**EXERCISE REQUIREMENTS**
Starting at the line below with "Latest feeds" and stopping at the line with "weight and sluggishness of old products and", please print each line exactly, those two included, and skip every picture.

[Saved entries]
* * *

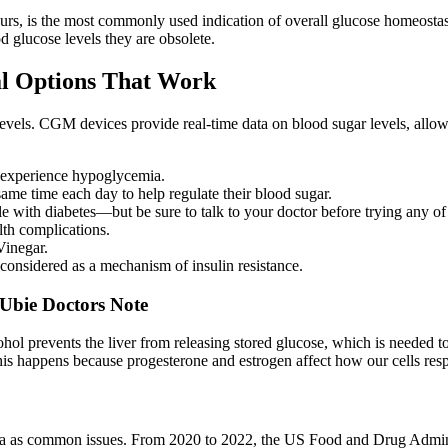
ours, is the most commonly used indication of overall glucose homeostas
ood glucose levels they are obsolete.
al Options That Work
levels. CGM devices provide real-time data on blood sugar levels, al
o experience hypoglycemia.
ame time each day to help regulate their blood sugar.
 with diabetes—but be sure to talk to your doctor before trying any of 
lth complications.
Vinegar.
s considered as a mechanism of insulin resistance.
 Ubie Doctors Note
cohol prevents the liver from releasing stored glucose, which is needed
his happens because progesterone and estrogen affect how our cells resp
hea as common issues. From 2020 to 2022, the US Food and Drug Adminis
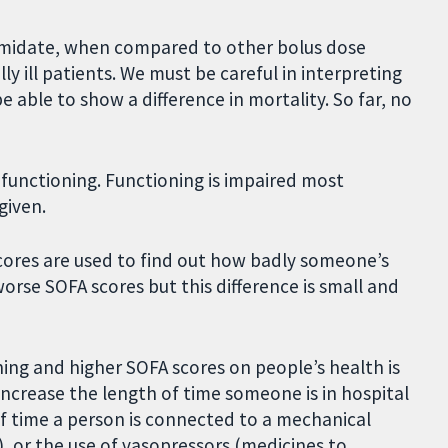
tomidate, when compared to other bolus dose
lly ill patients. We must be careful in interpreting
e able to show a difference in mortality. So far, no
functioning. Functioning is impaired most
given.
cores are used to find out how badly someone’s
worse SOFA scores but this difference is small and
ning and higher SOFA scores on people’s health is
crease the length of time someone is in hospital
 of time a person is connected to a mechanical
), or the use of vasopressors (medicines to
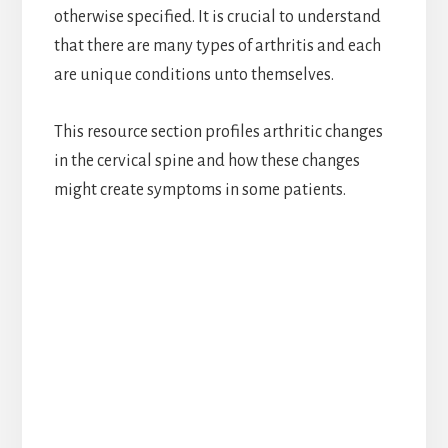
otherwise specified. It is crucial to understand
that there are many types of arthritis and each
are unique conditions unto themselves.
This resource section profiles arthritic changes
in the cervical spine and how these changes
might create symptoms in some patients.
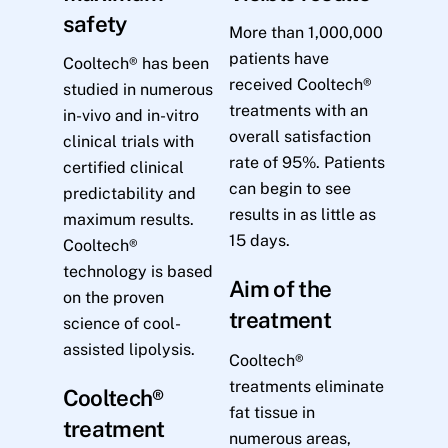
safety
More than 1,000,000
patients have
Cooltech® has been
received Cooltech®
studied in numerous
treatments with an
in-vivo and in-vitro
overall satisfaction
clinical trials with
rate of 95%. Patients
certified clinical
can begin to see
predictability and
results in as little as
maximum results.
15 days.
Cooltech®
technology is based
Aim of the
on the proven
treatment
science of cool-
assisted lipolysis.
Cooltech®
treatments eliminate
Cooltech®
fat tissue in
treatment
numerous areas,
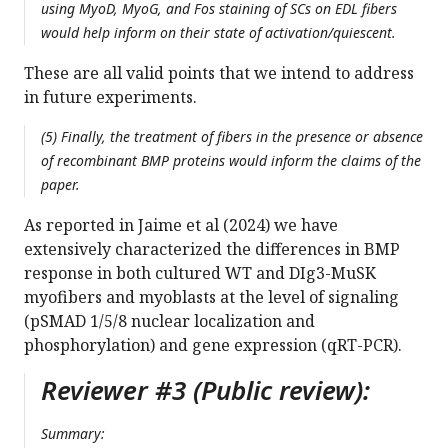
using MyoD, MyoG, and Fos staining of SCs on EDL fibers
would help inform on their state of activation/quiescent.
These are all valid points that we intend to address
in future experiments.
(5) Finally, the treatment of fibers in the presence or absence
of recombinant BMP proteins would inform the claims of the
paper.
As reported in Jaime et al (2024) we have
extensively characterized the differences in BMP
response in both cultured WT and DIg3-MuSK
myofibers and myoblasts at the level of signaling
(pSMAD 1/5/8 nuclear localization and
phosphorylation) and gene expression (qRT-PCR).
Reviewer #3 (Public review):
Summary:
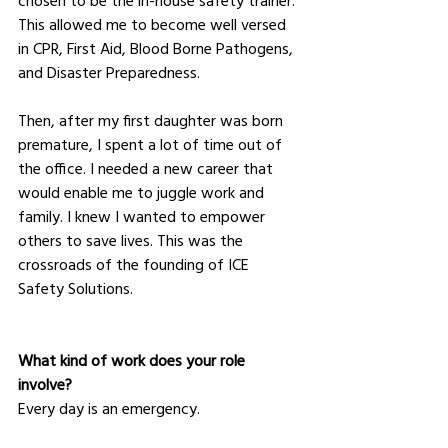
This allowed me to become well versed 
in CPR, First Aid, Blood Borne Pathogens, 
and Disaster Preparedness.
Then, after my first daughter was born 
premature, I spent a lot of time out of 
the office. I needed a new career that 
would enable me to juggle work and 
family. I knew I wanted to empower 
others to save lives. This was the 
crossroads of the founding of ICE 
Safety Solutions.
What kind of work does your role 
involve?
Every day is an emergency.  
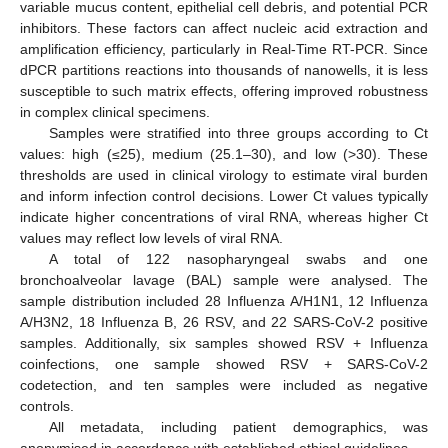
variable mucus content, epithelial cell debris, and potential PCR
inhibitors. These factors can affect nucleic acid extraction and
amplification efficiency, particularly in Real-Time RT-PCR. Since
dPCR partitions reactions into thousands of nanowells, it is less
susceptible to such matrix effects, offering improved robustness
in complex clinical specimens.
Samples were stratified into three groups according to Ct
values: high (≤25), medium (25.1–30), and low (>30). These
thresholds are used in clinical virology to estimate viral burden
and inform infection control decisions. Lower Ct values typically
indicate higher concentrations of viral RNA, whereas higher Ct
values may reflect low levels of viral RNA.
A total of 122 nasopharyngeal swabs and one
bronchoalveolar lavage (BAL) sample were analysed. The
sample distribution included 28 Influenza A/H1N1, 12 Influenza
A/H3N2, 18 Influenza B, 26 RSV, and 22 SARS-CoV-2 positive
samples. Additionally, six samples showed RSV + Influenza
coinfections, one sample showed RSV + SARS-CoV-2
codetection, and ten samples were included as negative
controls.
All metadata, including patient demographics, was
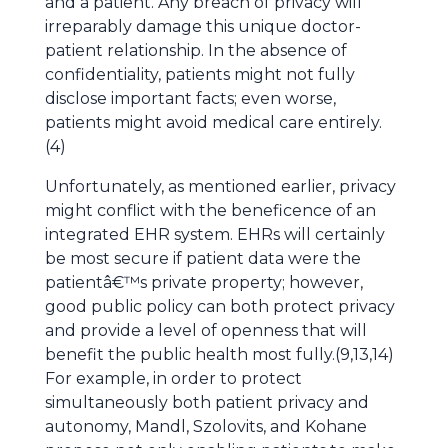
and a patient. Any breach of privacy will
irreparably damage this unique doctor-
patient relationship. In the absence of
confidentiality, patients might not fully
disclose important facts; even worse,
patients might avoid medical care entirely.
(4)
Unfortunately, as mentioned earlier, privacy
might conflict with the beneficence of an
integrated EHR system. EHRs will certainly
be most secure if patient data were the
patientâ€™s private property; however,
good public policy can both protect privacy
and provide a level of openness that will
benefit the public health most fully.(9,13,14)
For example, in order to protect
simultaneously both patient privacy and
autonomy, Mandl, Szolovits, and Kohane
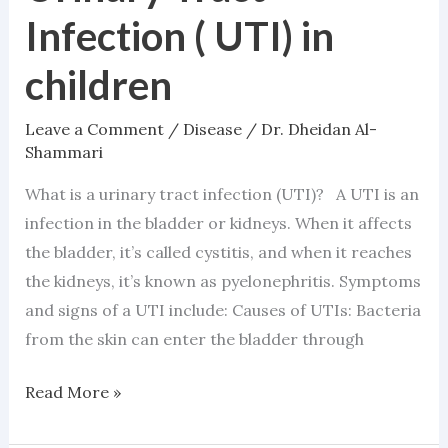
Tract
Infection ( UTI) in
Infection
(
children
UTI)
in
Leave a Comment
/
Disease
/
Dr. Dheidan Al-
children
Shammari
What is a urinary tract infection (UTI)? A UTI is an
infection in the bladder or kidneys. When it affects
the bladder, it’s called cystitis, and when it reaches
the kidneys, it’s known as pyelonephritis. Symptoms
and signs of a UTI include: Causes of UTIs: Bacteria
from the skin can enter the bladder through
Read More »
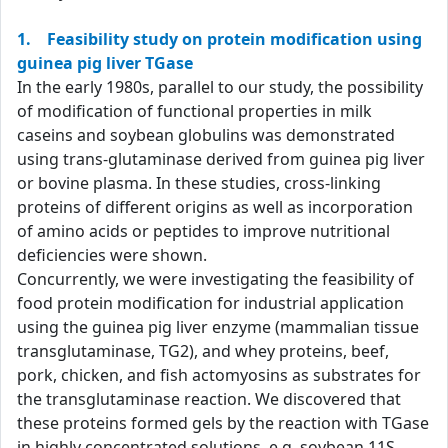
1. Feasibility study on protein modification using
guinea pig liver TGase
In the early 1980s, parallel to our study, the possibility
of modification of functional properties in milk
caseins and soybean globulins was demonstrated
using trans-glutaminase derived from guinea pig liver
or bovine plasma. In these studies, cross-linking
proteins of different origins as well as incorporation
of amino acids or peptides to improve nutritional
deficiencies were shown.
Concurrently, we were investigating the feasibility of
food protein modification for industrial application
using the guinea pig liver enzyme (mammalian tissue
transglutaminase, TG2), and whey proteins, beef,
pork, chicken, and fish actomyosins as substrates for
the transglutaminase reaction. We discovered that
these proteins formed gels by the reaction with TGase
in highly concentrated solutions, e.g. soybean 11S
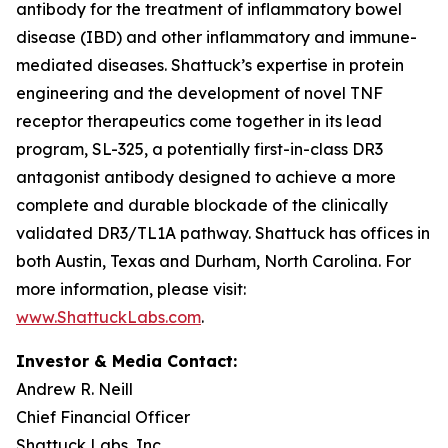
antibody for the treatment of inflammatory bowel
disease (IBD) and other inflammatory and immune-
mediated diseases. Shattuck’s expertise in protein
engineering and the development of novel TNF
receptor therapeutics come together in its lead
program, SL-325, a potentially first-in-class DR3
antagonist antibody designed to achieve a more
complete and durable blockade of the clinically
validated DR3/TL1A pathway. Shattuck has offices in
both Austin, Texas and Durham, North Carolina. For
more information, please visit:
www.ShattuckLabs.com
.
Investor & Media Contact:
Andrew R. Neill
Chief Financial Officer
Shattuck Labs, Inc.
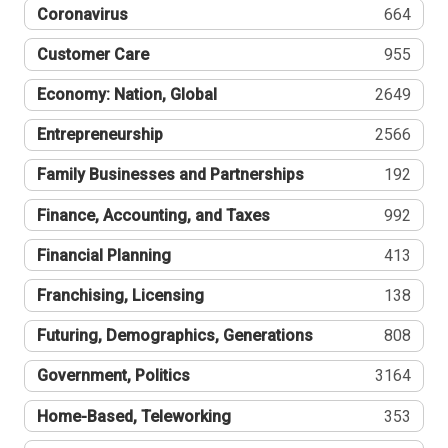
Coronavirus
664
Customer Care
955
Economy: Nation, Global
2649
Entrepreneurship
2566
Family Businesses and Partnerships
192
Finance, Accounting, and Taxes
992
Financial Planning
413
Franchising, Licensing
138
Futuring, Demographics, Generations
808
Government, Politics
3164
Home-Based, Teleworking
353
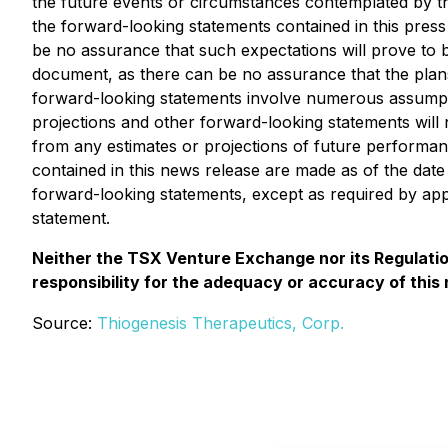
the future events or circumstances contemplated by th
the forward-looking statements contained in this pre
be no assurance that such expectations will prove to b
document, as there can be no assurance that the plans
forward-looking statements involve numerous assumptio
projections and other forward-looking statements will
from any estimates or projections of future performa
contained in this news release are made as of the dat
forward-looking statements, except as required by appl
statement.
Neither the TSX Venture Exchange nor its Regulation
responsibility for the adequacy or accuracy of this
Source:
Thiogenesis Therapeutics, Corp.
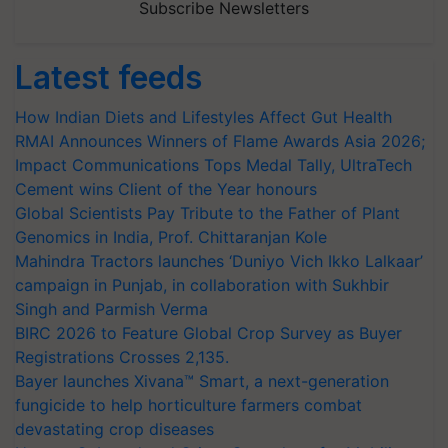
Subscribe Newsletters
Latest feeds
How Indian Diets and Lifestyles Affect Gut Health
RMAI Announces Winners of Flame Awards Asia 2026;
Impact Communications Tops Medal Tally, UltraTech
Cement wins Client of the Year honours
Global Scientists Pay Tribute to the Father of Plant
Genomics in India, Prof. Chittaranjan Kole
Mahindra Tractors launches ‘Duniyo Vich Ikko Lalkaar’
campaign in Punjab, in collaboration with Sukhbir
Singh and Parmish Verma
BIRC 2026 to Feature Global Crop Survey as Buyer
Registrations Crosses 2,135.
Bayer launches Xivana™ Smart, a next-generation
fungicide to help horticulture farmers combat
devastating crop diseases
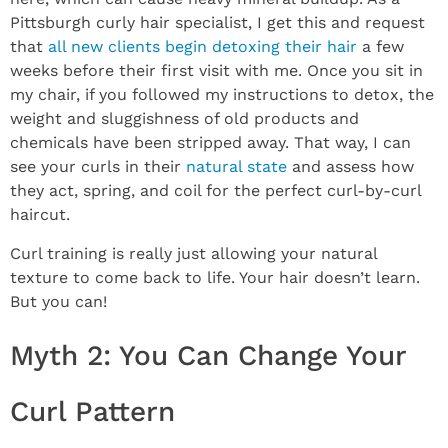
Pittsburgh curly hair specialist, I get this and request
that
all new clients begin detoxing their hair
a few
weeks before their first visit with me. Once you sit in
my chair, if you followed my instructions to detox, the
weight and sluggishness of old products and
chemicals have been stripped away. That way, I can
see your curls in their
natural state
and assess how
they act, spring, and coil for the perfect curl-by-curl
haircut.
Curl training is really just allowing your natural
texture to come back to life. Your hair doesn’t learn.
But you can!
Myth 2: You Can Change Your
Curl Pattern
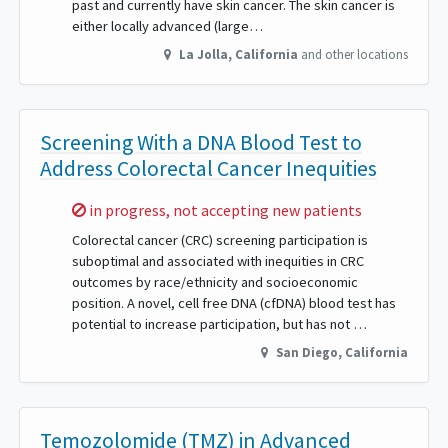
past and currently have skin cancer. The skin cancer is
either locally advanced (large…
La Jolla
,
California
and other locations
Screening With a DNA Blood Test to
Address Colorectal Cancer Inequities
Sorry,
in progress, not accepting new patients
Colorectal cancer (CRC) screening participation is
suboptimal and associated with inequities in CRC
outcomes by race/ethnicity and socioeconomic
position. A novel, cell free DNA (cfDNA) blood test has
potential to increase participation, but has not …
San Diego
,
California
Temozolomide (TMZ) in Advanced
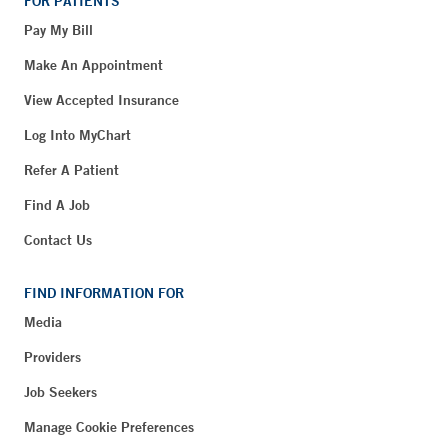
FOR PATIENTS
Pay My Bill
Make An Appointment
View Accepted Insurance
Log Into MyChart
Refer A Patient
Find A Job
Contact Us
FIND INFORMATION FOR
Media
Providers
Job Seekers
Manage Cookie Preferences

* * *

**ANSWER AREA**
Latest feeds
How Indian Diets and Lifestyles Affect Gut Health
RMAI Announces Winners of Flame Awards Asia 2026;
Impact Communications Tops Medal Tally, UltraTech
Cement wins Client of the Year honours
Global Scientists Pay Tribute to the Father of Plant
Genomics in India, Prof. Chittaranjan Kole
Mahindra Tractors launches ‘Duniyo Vich Ikko Lalkaar’
campaign in Punjab, in collaboration with Sukhbir
Singh and Parmish Verma
BIRC 2026 to Feature Global Crop Survey as Buyer
Registrations Crosses 2,135.
Bayer launches Xivana™ Smart, a next-generation
fungicide to help horticulture farmers combat
devastating crop diseases
Pittsburgh curly hair specialist, I get this and request
that
all new clients begin detoxing their hair
a few
weeks before their first visit with me. Once you sit in
my chair, if you followed my instructions to detox, the
weight and sluggishness of old products and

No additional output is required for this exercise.